■ WHAT IS NEEDED ■
Turn the stretch from the start of the entries through the line that contains "genus: Silene" into a numbered list, skipping any blank lines.

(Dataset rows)

— begin —

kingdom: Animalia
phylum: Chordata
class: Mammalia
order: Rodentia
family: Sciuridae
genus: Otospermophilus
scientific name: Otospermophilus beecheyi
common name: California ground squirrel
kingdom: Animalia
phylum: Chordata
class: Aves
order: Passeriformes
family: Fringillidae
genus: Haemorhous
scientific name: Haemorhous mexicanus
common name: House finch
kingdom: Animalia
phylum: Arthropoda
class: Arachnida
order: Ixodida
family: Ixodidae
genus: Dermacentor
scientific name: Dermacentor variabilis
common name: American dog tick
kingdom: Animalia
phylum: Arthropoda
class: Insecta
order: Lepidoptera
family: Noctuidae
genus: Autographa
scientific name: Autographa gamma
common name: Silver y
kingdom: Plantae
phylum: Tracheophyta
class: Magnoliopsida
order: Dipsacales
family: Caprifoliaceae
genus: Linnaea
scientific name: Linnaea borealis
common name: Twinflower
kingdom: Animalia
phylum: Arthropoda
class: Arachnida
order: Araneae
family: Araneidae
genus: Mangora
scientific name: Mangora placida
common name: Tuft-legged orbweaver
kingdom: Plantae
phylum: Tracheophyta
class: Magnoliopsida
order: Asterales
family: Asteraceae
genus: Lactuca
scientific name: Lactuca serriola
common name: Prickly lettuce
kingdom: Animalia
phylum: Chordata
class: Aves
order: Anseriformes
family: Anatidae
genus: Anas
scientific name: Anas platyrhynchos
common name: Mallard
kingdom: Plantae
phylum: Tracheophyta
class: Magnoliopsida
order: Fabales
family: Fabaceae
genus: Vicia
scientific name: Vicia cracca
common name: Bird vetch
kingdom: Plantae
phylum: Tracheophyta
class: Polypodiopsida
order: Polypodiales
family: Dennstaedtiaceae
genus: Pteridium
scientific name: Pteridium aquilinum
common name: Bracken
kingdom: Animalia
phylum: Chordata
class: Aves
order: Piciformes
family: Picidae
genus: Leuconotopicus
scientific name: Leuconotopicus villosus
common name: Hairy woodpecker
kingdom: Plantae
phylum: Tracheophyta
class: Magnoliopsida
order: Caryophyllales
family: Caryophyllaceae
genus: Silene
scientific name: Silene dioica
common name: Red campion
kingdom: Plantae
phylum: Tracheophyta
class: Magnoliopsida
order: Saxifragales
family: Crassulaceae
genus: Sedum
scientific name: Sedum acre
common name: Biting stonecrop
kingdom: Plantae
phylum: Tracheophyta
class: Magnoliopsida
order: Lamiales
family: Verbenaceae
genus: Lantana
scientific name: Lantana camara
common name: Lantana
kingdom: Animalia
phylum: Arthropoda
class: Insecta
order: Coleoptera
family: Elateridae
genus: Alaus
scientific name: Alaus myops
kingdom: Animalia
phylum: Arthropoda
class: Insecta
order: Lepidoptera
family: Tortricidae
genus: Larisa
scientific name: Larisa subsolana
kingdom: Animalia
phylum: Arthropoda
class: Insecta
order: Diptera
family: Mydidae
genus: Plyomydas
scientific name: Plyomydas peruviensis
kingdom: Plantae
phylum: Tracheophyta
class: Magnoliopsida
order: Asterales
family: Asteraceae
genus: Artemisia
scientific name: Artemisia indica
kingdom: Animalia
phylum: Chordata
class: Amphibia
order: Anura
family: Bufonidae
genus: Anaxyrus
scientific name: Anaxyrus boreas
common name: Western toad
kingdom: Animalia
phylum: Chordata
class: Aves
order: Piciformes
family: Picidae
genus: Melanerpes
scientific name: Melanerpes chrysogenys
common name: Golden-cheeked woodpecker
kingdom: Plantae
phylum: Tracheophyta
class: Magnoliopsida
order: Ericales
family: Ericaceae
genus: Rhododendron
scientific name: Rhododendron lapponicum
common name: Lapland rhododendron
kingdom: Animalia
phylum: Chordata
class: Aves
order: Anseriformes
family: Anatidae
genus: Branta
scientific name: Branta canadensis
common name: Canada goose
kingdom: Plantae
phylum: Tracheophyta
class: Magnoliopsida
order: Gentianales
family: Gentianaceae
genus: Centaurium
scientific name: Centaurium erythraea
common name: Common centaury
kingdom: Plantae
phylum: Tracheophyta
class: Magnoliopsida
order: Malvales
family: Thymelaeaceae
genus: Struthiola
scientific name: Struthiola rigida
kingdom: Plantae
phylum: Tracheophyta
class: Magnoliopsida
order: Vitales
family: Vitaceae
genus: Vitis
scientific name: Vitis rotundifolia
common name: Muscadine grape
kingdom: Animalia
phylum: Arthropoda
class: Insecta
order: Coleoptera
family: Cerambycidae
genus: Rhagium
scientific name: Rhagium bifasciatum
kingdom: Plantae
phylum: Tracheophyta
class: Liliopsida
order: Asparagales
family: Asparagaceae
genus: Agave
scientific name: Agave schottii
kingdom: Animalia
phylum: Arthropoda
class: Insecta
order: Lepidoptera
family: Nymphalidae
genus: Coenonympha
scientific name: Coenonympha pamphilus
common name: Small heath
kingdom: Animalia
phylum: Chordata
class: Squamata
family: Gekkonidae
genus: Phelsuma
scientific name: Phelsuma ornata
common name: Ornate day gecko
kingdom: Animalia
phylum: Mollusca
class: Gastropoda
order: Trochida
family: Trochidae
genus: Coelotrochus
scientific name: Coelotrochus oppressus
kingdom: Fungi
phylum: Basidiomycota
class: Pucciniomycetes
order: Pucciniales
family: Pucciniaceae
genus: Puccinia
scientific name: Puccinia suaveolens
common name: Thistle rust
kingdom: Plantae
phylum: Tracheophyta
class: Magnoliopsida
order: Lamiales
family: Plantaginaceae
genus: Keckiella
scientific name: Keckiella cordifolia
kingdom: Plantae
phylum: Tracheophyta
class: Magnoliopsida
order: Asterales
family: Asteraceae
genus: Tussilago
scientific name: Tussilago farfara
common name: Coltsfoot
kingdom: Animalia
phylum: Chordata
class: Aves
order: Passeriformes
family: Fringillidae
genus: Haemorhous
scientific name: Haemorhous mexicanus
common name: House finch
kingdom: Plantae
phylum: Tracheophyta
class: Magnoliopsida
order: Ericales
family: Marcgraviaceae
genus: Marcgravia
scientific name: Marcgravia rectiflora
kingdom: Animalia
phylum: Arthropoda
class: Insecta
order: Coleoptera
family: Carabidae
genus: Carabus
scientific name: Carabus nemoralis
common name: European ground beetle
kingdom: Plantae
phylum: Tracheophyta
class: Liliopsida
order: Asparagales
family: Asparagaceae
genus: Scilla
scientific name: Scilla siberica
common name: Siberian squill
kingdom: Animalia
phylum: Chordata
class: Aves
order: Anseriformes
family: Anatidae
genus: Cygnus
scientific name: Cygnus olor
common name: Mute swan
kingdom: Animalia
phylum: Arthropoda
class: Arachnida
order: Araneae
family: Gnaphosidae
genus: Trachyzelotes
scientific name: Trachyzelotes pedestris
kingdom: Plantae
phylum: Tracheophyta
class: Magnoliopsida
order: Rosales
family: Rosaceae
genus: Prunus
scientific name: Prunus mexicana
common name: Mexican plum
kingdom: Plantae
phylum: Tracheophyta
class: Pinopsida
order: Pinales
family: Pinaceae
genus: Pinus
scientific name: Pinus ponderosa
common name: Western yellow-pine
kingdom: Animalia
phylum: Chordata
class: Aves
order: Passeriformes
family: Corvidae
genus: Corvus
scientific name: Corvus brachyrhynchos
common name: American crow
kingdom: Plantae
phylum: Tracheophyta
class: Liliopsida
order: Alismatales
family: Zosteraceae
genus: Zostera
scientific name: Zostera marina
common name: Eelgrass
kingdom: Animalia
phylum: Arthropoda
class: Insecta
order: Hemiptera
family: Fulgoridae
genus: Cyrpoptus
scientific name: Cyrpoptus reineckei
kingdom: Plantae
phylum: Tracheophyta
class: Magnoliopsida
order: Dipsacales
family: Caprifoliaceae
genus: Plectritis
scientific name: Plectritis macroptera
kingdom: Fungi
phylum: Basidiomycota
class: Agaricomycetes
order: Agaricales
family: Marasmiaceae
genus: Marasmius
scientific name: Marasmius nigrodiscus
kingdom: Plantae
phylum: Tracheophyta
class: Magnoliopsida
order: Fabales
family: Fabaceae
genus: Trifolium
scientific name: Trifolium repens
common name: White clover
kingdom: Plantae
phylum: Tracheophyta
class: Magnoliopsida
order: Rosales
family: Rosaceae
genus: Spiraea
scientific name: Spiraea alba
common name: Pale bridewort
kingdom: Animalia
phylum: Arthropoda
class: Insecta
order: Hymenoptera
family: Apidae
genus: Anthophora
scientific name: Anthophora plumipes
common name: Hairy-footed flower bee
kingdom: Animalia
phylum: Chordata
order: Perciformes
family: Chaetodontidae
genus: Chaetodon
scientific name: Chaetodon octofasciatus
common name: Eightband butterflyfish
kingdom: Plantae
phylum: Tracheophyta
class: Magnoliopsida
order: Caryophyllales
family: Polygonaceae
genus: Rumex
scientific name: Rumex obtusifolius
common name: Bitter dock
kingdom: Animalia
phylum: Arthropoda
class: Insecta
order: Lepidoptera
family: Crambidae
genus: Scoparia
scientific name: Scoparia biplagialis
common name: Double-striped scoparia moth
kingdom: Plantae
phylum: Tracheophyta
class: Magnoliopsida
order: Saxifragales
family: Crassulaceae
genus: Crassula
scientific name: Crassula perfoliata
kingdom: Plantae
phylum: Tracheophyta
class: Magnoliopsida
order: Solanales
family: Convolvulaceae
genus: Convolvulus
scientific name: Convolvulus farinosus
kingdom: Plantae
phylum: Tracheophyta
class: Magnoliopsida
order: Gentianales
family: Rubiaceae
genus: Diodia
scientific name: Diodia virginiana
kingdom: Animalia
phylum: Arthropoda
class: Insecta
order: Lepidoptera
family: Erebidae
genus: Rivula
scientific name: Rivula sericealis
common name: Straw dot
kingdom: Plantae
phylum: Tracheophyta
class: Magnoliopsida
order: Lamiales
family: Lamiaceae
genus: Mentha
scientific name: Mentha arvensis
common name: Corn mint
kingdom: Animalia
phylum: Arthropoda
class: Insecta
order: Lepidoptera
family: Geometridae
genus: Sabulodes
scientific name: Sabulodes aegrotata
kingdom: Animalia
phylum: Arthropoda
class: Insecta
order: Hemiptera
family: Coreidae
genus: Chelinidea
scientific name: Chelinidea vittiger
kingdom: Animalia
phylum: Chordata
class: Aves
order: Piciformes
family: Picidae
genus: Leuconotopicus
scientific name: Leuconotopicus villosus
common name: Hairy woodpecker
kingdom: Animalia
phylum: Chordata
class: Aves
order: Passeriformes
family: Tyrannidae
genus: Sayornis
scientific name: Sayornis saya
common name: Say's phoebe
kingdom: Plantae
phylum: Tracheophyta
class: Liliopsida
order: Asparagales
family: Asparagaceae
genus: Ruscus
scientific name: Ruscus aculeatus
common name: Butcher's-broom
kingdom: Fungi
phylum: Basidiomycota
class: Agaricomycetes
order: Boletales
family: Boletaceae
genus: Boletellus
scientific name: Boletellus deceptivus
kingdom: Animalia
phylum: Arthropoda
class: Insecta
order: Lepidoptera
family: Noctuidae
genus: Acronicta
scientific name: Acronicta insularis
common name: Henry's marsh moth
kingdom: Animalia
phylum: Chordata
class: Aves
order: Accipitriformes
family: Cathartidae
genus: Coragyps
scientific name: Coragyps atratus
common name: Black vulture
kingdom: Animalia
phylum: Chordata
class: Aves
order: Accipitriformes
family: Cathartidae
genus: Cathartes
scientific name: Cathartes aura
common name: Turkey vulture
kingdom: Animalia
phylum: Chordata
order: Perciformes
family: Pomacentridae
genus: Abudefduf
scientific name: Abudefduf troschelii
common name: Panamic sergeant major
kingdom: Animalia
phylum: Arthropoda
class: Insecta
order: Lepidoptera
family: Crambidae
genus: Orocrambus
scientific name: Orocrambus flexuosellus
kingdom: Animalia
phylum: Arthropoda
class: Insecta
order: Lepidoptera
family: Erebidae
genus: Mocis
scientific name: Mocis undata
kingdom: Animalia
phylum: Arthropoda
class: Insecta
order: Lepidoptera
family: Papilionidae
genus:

— end —

■ FULL OUTPUT ■
1. kingdom: Animalia
2. phylum: Chordata
3. class: Mammalia
4. order: Rodentia
5. family: Sciuridae
6. genus: Otospermophilus
7. scientific name: Otospermophilus beecheyi
8. common name: California ground squirrel
9. kingdom: Animalia
10. phylum: Chordata
11. class: Aves
12. order: Passeriformes
13. family: Fringillidae
14. genus: Haemorhous
15. scientific name: Haemorhous mexicanus
16. common name: House finch
17. kingdom: Animalia
18. phylum: Arthropoda
19. class: Arachnida
20. order: Ixodida
21. family: Ixodidae
22. genus: Dermacentor
23. scientific name: Dermacentor variabilis
24. common name: American dog tick
25. kingdom: Animalia
26. phylum: Arthropoda
27. class: Insecta
28. order: Lepidoptera
29. family: Noctuidae
30. genus: Autographa
31. scientific name: Autographa gamma
32. common name: Silver y
33. kingdom: Plantae
34. phylum: Tracheophyta
35. class: Magnoliopsida
36. order: Dipsacales
37. family: Caprifoliaceae
38. genus: Linnaea
39. scientific name: Linnaea borealis
40. common name: Twinflower
41. kingdom: Animalia
42. phylum: Arthropoda
43. class: Arachnida
44. order: Araneae
45. family: Araneidae
46. genus: Mangora
47. scientific name: Mangora placida
48. common name: Tuft-legged orbweaver
49. kingdom: Plantae
50. phylum: Tracheophyta
51. class: Magnoliopsida
52. order: Asterales
53. family: Asteraceae
54. genus: Lactuca
55. scientific name: Lactuca serriola
56. common name: Prickly lettuce
57. kingdom: Animalia
58. phylum: Chordata
59. class: Aves
60. order: Anseriformes
61. family: Anatidae
62. genus: Anas
63. scientific name: Anas platyrhynchos
64. common name: Mallard
65. kingdom: Plantae
66. phylum: Tracheophyta
67. class: Magnoliopsida
68. order: Fabales
69. family: Fabaceae
70. genus: Vicia
71. scientific name: Vicia cracca
72. common name: Bird vetch
73. kingdom: Plantae
74. phylum: Tracheophyta
75. class: Polypodiopsida
76. order: Polypodiales
77. family: Dennstaedtiaceae
78. genus: Pteridium
79. scientific name: Pteridium aquilinum
80. common name: Bracken
81. kingdom: Animalia
82. phylum: Chordata
83. class: Aves
84. order: Piciformes
85. family: Picidae
86. genus: Leuconotopicus
87. scientific name: Leuconotopicus villosus
88. common name: Hairy woodpecker
89. kingdom: Plantae
90. phylum: Tracheophyta
91. class: Magnoliopsida
92. order: Caryophyllales
93. family: Caryophyllaceae
94. genus: Silene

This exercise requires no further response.